**Provided records:**
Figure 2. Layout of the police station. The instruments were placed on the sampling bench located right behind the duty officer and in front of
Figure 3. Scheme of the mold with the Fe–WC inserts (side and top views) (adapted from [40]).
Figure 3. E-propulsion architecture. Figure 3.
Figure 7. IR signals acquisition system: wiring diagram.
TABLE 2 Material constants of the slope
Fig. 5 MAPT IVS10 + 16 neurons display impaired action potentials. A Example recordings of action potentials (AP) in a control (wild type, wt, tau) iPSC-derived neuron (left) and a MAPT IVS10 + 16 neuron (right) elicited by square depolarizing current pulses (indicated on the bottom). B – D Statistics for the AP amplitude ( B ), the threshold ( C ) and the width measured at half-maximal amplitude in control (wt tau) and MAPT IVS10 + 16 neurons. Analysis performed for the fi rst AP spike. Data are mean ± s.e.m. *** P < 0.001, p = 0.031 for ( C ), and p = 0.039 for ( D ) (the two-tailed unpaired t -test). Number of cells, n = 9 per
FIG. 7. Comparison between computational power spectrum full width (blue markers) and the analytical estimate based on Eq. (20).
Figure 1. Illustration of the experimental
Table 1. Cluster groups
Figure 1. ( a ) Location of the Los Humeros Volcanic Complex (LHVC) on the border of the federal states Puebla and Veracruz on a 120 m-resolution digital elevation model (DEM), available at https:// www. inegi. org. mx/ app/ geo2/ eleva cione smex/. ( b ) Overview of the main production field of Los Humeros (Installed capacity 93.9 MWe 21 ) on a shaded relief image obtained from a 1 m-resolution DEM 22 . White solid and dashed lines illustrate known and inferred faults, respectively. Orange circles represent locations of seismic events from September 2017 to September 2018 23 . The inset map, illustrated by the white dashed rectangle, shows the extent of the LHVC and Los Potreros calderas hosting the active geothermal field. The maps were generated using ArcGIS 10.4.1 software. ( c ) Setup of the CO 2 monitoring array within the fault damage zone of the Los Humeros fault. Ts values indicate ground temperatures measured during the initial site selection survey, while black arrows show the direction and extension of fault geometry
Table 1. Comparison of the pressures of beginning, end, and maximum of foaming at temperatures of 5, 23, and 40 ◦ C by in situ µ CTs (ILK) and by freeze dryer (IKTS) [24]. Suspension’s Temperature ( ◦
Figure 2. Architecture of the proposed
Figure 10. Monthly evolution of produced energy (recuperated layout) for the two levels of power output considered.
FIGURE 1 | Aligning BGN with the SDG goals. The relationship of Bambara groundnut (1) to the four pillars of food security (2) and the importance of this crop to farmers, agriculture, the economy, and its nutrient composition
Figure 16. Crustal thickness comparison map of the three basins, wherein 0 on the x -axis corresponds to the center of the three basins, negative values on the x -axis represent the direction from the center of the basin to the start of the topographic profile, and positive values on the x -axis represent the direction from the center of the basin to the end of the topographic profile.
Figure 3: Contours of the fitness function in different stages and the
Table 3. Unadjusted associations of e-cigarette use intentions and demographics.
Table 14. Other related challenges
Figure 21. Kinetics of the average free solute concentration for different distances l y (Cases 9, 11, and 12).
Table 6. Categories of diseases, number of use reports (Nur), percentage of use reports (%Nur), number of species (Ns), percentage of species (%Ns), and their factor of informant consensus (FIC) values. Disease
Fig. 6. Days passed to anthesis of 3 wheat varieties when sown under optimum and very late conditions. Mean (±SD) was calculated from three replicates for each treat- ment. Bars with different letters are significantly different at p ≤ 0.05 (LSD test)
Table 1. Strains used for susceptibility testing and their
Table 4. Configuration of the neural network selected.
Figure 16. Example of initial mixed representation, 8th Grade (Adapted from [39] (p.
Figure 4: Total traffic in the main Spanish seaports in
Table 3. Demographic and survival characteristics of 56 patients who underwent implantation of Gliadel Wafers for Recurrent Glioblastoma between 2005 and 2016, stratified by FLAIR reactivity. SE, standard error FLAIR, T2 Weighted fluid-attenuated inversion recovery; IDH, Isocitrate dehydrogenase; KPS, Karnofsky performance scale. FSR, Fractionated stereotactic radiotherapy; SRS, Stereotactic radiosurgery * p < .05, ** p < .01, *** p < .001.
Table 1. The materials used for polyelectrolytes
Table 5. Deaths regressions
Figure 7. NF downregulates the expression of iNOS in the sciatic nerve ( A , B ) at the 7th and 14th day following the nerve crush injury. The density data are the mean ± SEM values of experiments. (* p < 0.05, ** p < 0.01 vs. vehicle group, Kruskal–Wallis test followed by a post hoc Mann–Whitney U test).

**What to work on:**
Restate word for word the entries above, starting at the line with "Figure 21. Kinetics" and ending at the line with "Table 6. Categories", inclusive, and no others.

**Problem solution:**
Figure 21. Kinetics of the average free solute concentration for different distances l y (Cases 9, 11, and 12).
Table 6. Categories of diseases, number of use reports (Nur), percentage of use reports (%Nur), number of species (Ns), percentage of species (%Ns), and their factor of informant consensus (FIC) values. Disease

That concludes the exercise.